Richard miró al hombre a los ojos.

—Mi nombre es Richard.

—Bueno, ya sabía que no era Ruben. Es un nombre estúpido para un hombre punta.

—Richard Rahl —dijo Richard.

—Lord Rahl —puntualizó el general Meiffert, con aspecto de estar preparado para enfrentarse a problemas aun cuando sostenía a Jillian en sus brazos.

Bruce pasó la mirada de un rostro a otro.

—Bueno, si todos vosotros queréis morir, os podéis quedar por aquí hasta que estos tipos despierten. Si ése es el caso, entonces no estoy con vosotros. Si tenéis intención de vivir, sí estoy con vosotros.

—Rampa… —jadeó Nicci.

Richard la apretó un poco más contra él.

—¿Estás segura, Nicci? Podríamos probar la calzada que asciende a la meseta. —Se sentía reacio a cambiar un camino que conocía por la vaga posibilidad de otra ruta—. Sé que está fuertemente custodiada pero a lo mejor podríamos abrirnos paso. Adie podría ayudar un poco. Quizá podríamos conseguirlo.

Nicci le agarró el cuello con firmeza, bajándole la cabeza hacia ella. Fijó con intensidad los azules ojos en su rostro.

—Rampa… —musitó con todas sus energías.

Aquella expresión en sus ojos fue todo lo que Richard necesitó.

—Vamos —dijo a los demás—. Tenemos que llegar a la rampa.

—¿Cómo vamos a pasar a través de los hombres que todavía combaten? —preguntó Bruce mientras iniciaban la marcha al interior de la noche—. Hay un largo trecho hasta la rampa.

Con todos los guardias caídos, la zona en la que estaban resultaba relativamente tranquila. Más allá, no obstante, seguía el caos.

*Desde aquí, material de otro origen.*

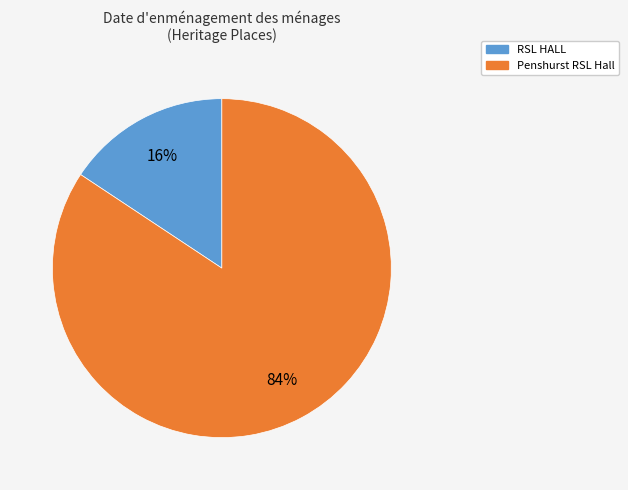

Between Penshurst RSL Hall and RSL HALL, which is larger?

Penshurst RSL Hall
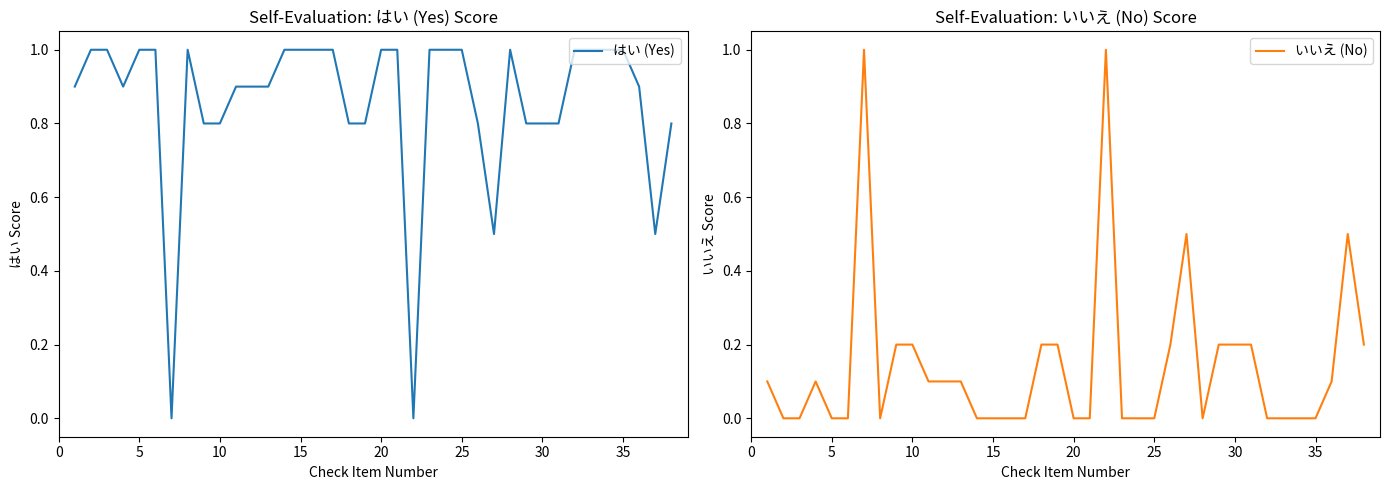

What is the difference between the maximum and minimum values in the いいえ (No) series?

1.0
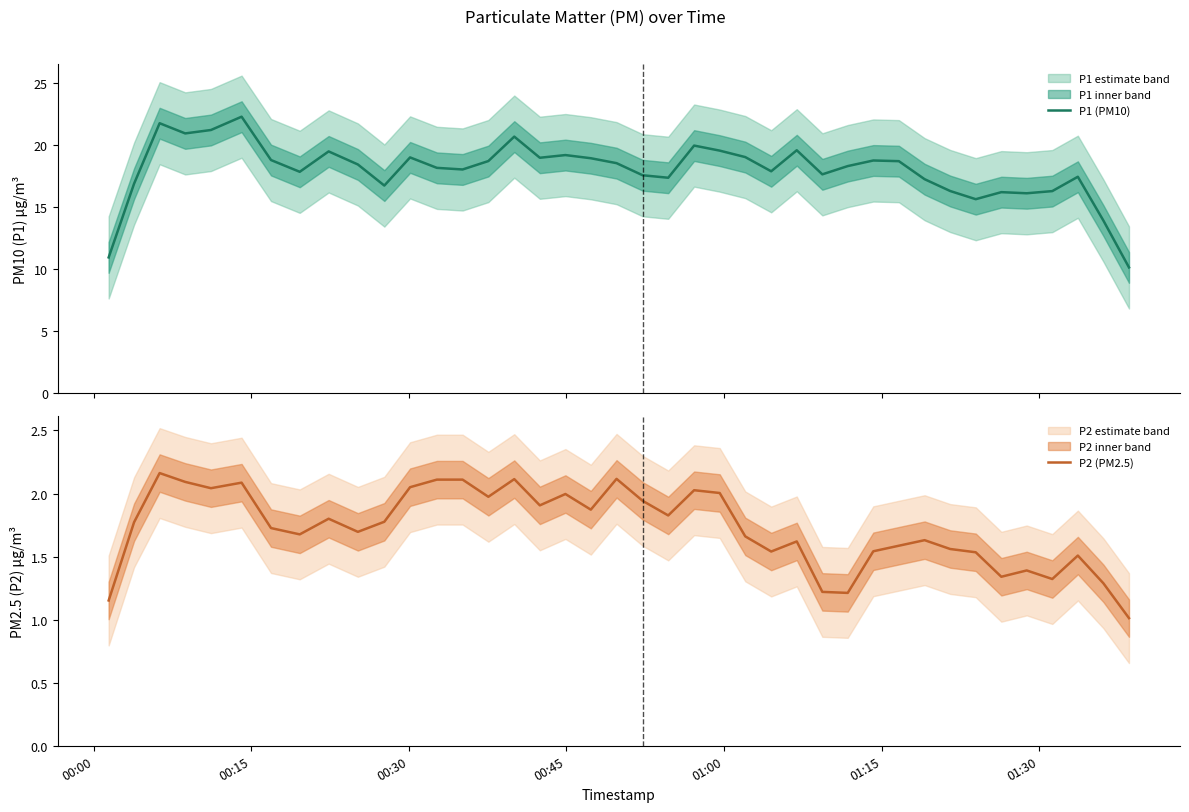

What is the lowest value of the P1 (PM10) series?

10.1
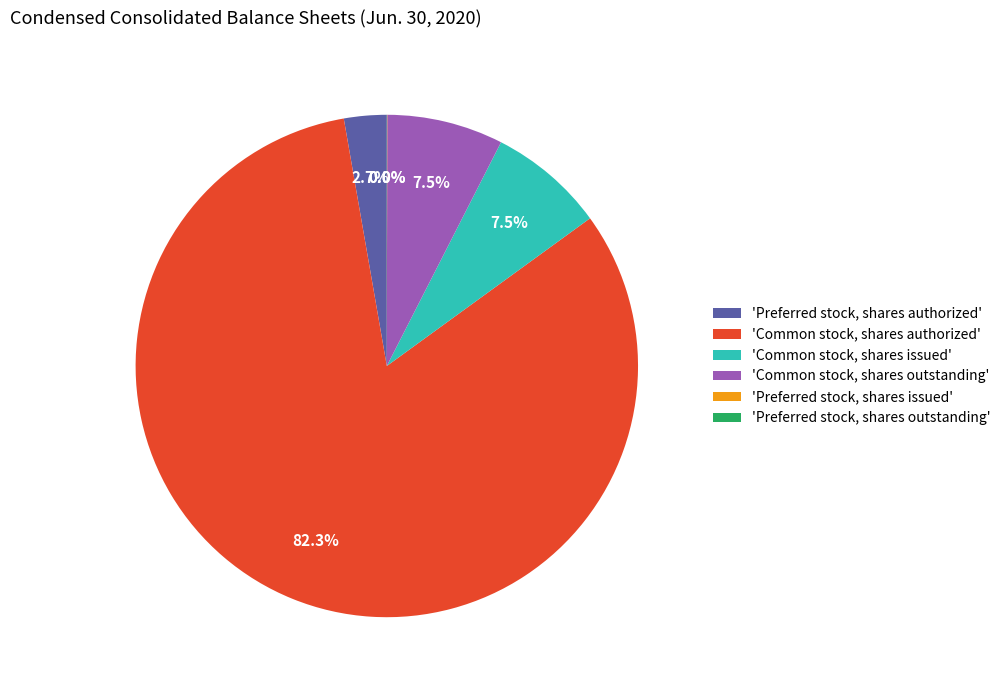

To the nearest percent, what is the difference between the largest and smallest slice percentages?

82%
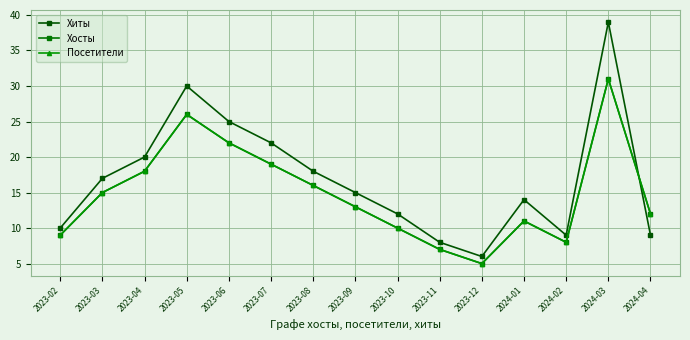

What is the difference between the maximum and minimum values in the Хиты series?

33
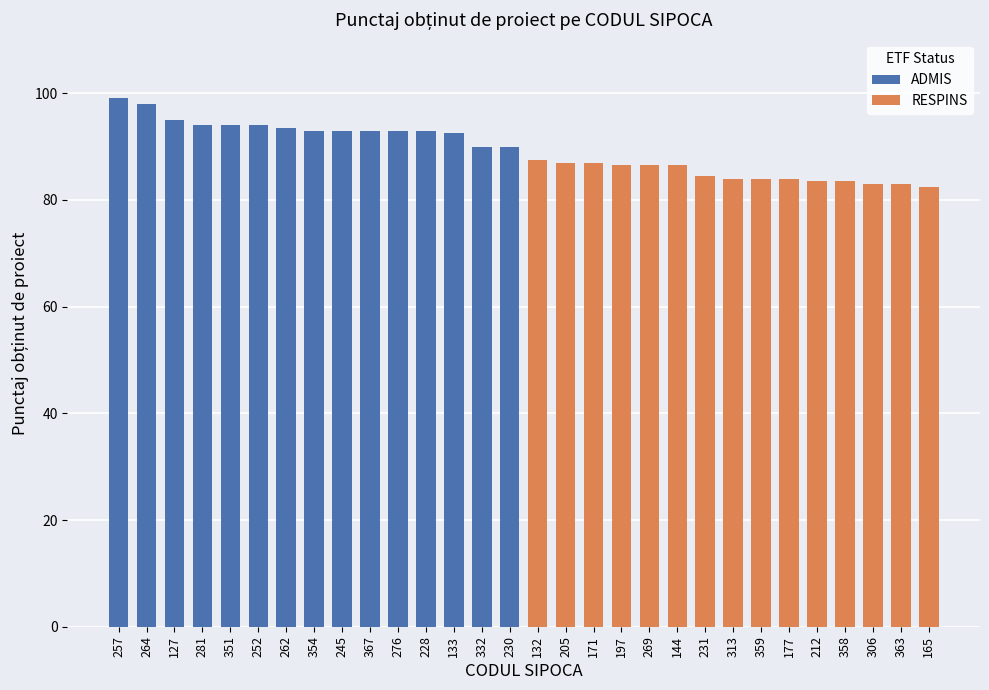

How many values in the RESPINS series exceed 84?

7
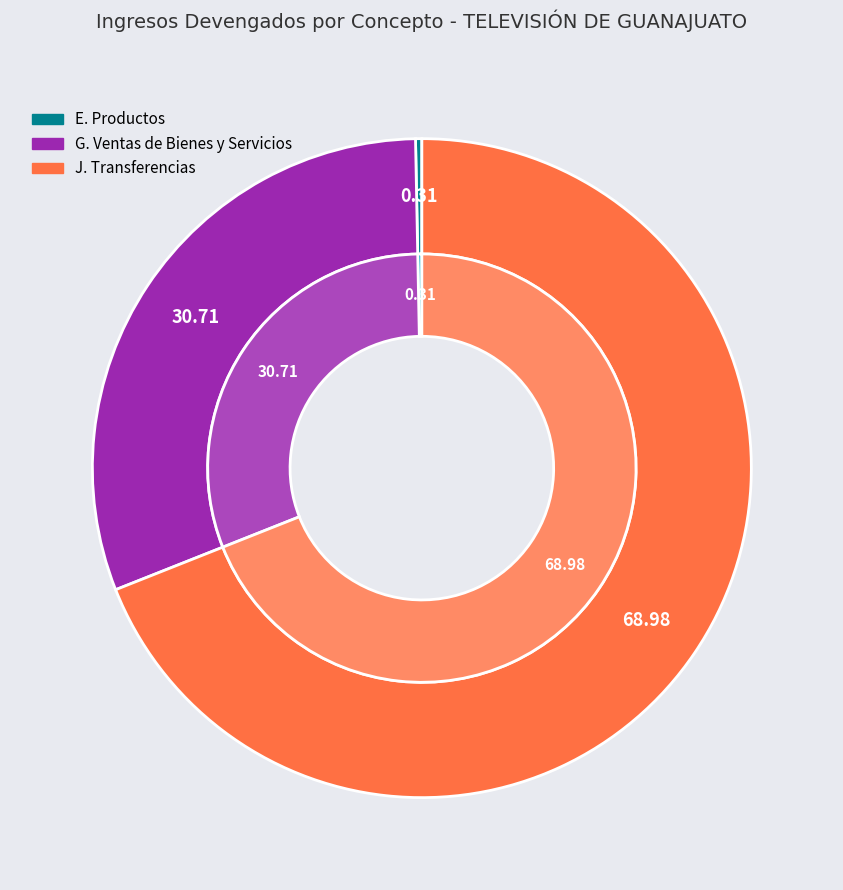

Is G. Ingresos por Ventas de Bienes y Servicios the majority of the pie?

No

El general cambió levemente de posición el peso de Jillian y señaló con la espada.

—Hay un pequeño carro de suministros justo allí. Podemos ocultar a Jillian y a Nicci dentro. Con esa pintura, vosotros dos no conseguiréis llegar lejos antes de que unos cuantos miles de estos hombres decidan acabar con ambos. No es mi intención ofender, lord Rahl, pero las probabilidades son muy escasas. Sería mejor que os ocultarais dentro con Jillian y Nicci. Adie y yo conduciremos el carro. Cualquiera pensará que soy uno de los guardias del emperador y que Adie es una Hermana. Podemos decir que el emperador nos ha encomendado una tarea urgente.

Richard asintió.

—Estupendo. Me gusta la idea. Démonos prisa.

—¿Quién es este tipo? —preguntó Bruce a la vez que se inclinaba hacia Richard.

—Es mi principal general —respondió Richard.

—Benjamín Meiffert —dijo el oficial con una veloz sonrisa mientras todos iniciaban la marcha hacia el carro—. Te has ganado la gratitud de muchas buenas personas por colocarte ante las fauces de la muerte para pelear junto a lord Rahl.

—Nunca antes había conocido a un general —masculló Bruce mientras apresuraba el paso.